YOUR INSTRUCTIONS:
Resume the food-reading roundup from its last sentence, writing further in the same style.

SOURCE PASSAGE:

■ ■ ■ ■

DIY lobster rolls ... a slice of Americana on Gilt Taste.

DIY lobster rolls ... a slice of Americana on Gilt Taste.

I’ve cast my net wide in my food reading in the past week to discover that, in California, chefs are up in arms about a ban on foie gras; “ethnic” is no longer a word we should use to describe food; film director Nora Ephron was a passionate food lover; and that an alarming 25 per cent of Australians are obese. If that’s a bit too much information, try the recipes below, including a magnificent blueberry cake with pecan topping…

  • On July 1, a new Californian law came into effect “making it illegal to raise, sell, or serve any product made through gavage, a method of force-feeding waterfowl in order to swell their livers to gras proportions”. Ahead of the ban, writer Ed Leibowitz sat down to a seven-course foie gras feast that ended with “foie gras ice cream and apples with foie gras Chantilly cream”. In a piece for The Atlantic, Leibowitz explores the new law — and the contradictions of animal rights in California. “In 2008, Californians voted — in greater numbers than for any other initiative in state history — to pass the Prevention of Farm Animal Cruelty Act, which dictates that pregnant pigs, egg-laying hens, and calves raised for veal have enough room to lie down, stand up, turn in a circle, and stretch their limbs freely. … Strangely, these animal-rights triumphs coincided with a rising cult of animal protein and artisanal butchery among the state’s gourmands. Last year, a sold-out crowd filled St. Vibiana’s, a deconsecrated cathedral in downtown Los Angeles, to witness the hacking-apart of two whole hogs (and to eat their meat),” writes Leibowitz.

■ ■ ■ ■

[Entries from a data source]
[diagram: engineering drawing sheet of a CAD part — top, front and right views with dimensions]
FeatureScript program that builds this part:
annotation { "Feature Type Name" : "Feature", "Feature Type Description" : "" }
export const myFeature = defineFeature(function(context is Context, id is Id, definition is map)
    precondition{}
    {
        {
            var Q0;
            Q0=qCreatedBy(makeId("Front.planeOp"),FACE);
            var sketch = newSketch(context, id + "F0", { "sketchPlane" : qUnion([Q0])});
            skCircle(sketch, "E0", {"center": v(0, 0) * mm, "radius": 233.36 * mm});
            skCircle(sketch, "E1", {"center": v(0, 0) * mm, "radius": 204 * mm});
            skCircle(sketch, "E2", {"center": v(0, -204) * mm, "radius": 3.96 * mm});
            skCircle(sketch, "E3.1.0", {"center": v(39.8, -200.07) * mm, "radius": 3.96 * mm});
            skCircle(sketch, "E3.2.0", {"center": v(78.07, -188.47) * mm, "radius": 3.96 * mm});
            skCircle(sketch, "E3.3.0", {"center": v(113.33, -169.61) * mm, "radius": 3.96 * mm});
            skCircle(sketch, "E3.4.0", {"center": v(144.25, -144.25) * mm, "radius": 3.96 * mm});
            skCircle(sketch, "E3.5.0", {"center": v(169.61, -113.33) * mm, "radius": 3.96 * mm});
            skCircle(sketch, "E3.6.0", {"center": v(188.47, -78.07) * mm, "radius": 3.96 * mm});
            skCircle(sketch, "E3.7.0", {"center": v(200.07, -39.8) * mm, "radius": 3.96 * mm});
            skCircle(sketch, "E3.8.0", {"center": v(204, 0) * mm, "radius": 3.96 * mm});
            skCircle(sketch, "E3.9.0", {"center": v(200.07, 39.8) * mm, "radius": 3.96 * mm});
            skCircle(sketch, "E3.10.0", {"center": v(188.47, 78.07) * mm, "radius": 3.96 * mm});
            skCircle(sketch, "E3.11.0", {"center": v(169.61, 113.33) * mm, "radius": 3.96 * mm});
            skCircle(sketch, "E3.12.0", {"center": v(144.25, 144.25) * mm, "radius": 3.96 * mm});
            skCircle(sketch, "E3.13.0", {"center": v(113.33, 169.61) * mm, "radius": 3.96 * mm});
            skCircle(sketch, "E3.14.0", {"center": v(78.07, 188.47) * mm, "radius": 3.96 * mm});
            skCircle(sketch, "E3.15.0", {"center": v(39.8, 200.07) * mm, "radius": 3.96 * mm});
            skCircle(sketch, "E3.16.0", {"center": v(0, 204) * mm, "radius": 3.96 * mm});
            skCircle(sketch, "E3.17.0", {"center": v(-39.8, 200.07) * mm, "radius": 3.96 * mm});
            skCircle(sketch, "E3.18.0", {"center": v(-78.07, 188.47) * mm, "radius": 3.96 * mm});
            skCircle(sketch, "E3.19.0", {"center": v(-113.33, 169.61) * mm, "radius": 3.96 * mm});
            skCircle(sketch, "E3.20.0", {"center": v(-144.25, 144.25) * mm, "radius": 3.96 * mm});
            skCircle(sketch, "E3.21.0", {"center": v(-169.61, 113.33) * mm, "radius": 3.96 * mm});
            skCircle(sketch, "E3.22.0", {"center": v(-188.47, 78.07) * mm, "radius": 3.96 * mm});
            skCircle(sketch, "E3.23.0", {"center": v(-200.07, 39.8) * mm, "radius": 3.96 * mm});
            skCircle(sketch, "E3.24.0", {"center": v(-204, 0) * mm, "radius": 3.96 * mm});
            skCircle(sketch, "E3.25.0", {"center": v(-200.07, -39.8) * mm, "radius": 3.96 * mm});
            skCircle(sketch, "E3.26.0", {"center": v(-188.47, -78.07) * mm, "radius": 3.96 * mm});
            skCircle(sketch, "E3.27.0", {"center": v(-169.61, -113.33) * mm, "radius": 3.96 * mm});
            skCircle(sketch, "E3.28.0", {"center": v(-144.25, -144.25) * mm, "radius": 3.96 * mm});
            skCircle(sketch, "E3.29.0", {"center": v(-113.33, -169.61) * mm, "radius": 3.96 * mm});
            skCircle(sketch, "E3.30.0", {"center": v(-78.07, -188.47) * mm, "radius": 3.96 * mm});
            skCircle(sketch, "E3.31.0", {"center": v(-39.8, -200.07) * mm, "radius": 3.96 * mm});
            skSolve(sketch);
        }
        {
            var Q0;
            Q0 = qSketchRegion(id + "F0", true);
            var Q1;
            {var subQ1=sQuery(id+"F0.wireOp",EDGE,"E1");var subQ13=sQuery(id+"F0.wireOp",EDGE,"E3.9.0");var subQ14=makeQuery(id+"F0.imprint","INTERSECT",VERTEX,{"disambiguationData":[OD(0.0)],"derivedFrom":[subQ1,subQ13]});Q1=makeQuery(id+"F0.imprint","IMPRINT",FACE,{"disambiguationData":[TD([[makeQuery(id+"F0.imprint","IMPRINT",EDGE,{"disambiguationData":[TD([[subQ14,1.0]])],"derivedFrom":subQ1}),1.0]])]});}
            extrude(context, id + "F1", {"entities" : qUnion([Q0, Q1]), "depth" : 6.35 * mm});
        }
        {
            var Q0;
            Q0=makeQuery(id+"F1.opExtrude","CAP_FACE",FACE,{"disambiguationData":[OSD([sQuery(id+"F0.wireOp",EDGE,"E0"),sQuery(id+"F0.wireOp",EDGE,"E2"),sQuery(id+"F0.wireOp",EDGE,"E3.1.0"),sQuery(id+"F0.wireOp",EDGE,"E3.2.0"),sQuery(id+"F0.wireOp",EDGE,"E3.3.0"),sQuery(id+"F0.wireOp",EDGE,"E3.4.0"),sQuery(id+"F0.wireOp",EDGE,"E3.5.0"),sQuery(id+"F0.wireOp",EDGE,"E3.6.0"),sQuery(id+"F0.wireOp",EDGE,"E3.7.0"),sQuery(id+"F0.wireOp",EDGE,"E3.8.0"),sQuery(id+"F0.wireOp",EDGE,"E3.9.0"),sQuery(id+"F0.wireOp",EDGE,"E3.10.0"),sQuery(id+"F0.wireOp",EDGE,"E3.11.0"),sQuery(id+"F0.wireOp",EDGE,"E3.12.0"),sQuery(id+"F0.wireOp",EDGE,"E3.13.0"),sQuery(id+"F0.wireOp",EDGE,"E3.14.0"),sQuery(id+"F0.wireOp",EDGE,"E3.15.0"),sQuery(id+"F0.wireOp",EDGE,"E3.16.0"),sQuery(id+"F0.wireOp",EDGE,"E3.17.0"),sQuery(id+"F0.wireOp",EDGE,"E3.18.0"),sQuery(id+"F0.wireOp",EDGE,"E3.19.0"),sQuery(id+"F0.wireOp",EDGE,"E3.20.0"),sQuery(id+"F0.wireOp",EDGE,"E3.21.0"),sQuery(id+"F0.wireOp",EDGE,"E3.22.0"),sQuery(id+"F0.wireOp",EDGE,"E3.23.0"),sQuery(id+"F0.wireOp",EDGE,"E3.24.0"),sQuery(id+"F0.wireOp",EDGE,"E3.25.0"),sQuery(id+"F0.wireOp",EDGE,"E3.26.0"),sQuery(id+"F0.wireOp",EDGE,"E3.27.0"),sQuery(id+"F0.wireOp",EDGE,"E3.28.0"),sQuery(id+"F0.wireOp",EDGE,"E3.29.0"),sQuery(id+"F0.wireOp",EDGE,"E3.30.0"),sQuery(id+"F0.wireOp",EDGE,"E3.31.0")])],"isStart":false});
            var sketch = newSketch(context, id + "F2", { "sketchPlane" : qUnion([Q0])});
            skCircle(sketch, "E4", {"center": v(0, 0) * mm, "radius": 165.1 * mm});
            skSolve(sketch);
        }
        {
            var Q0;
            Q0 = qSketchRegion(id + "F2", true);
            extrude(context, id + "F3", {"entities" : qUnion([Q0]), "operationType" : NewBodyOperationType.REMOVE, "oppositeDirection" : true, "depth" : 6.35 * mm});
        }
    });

■ ■ ■ ■

EXERCISE RESULT:
  • A hilarious “obituary” for the word “artisanal” on the Atlanticwire.com: “Artisanal, a word that fought early in his career to ensure recognition of craftsmen for their important contributions to society before later being drafted into the creation of a worldwide gourmet branding glut, died Wednesday at his brownstone in Brooklyn overlooking a small gourmet mayonnaise store … He is survived by his wife, Organic, and their two small boys, Natural and Green, as well as his cousin Hipster…”
  • A fascinating piece on the website Chow explores why the word “ethnic” to describe food is just plain wrong. Says writer John Birsall: “The problem is that ethnic implies other: the food of some shadowy minority that's not quite — us. It demeans, diminishes. … In my parents' white-flight suburban circle, it has the ring of negative value judgment, like the wink-wink dismissal in the expression gay lifestyle.”
  • A few weeks have passed since Nora Ephron’s death but I’ve only just caught up with this fabulous Frank Bruni piece about the writer, screenwriter and director (You’ve Got Mail, Sleepless in Seattle, Julia & Julia) — and restaurant lover: “… even before she tackled Julia, she was tucking food into her narratives. She was finding the comedy and drama in food, and vice versa. Her sublime comic novel Heartburn is studded with recipes for dishes that are metaphors for sorrow, for lust, for comfort, for joy,” writes Bruni. “It defined her. She showed up at a Super Bowl party earlier this year with a chicken-liver football.”
  • Obesity: it’s a word that we’re going to hear so, so much more of in the years to come and, most often, it’ll be linked with either “crisis” or “epidemic”. A fascinating Guardian article starts in the back of a “bariatric ambulance” (an ambulance devoted to the task of transporting morbidly obese patients — 300kg and more — to hospital) and goes on to outline why former US President Richard Nixon can take some blame for the obesity epidemic and why we should be very, very afraid of the processed food industry and of sugar.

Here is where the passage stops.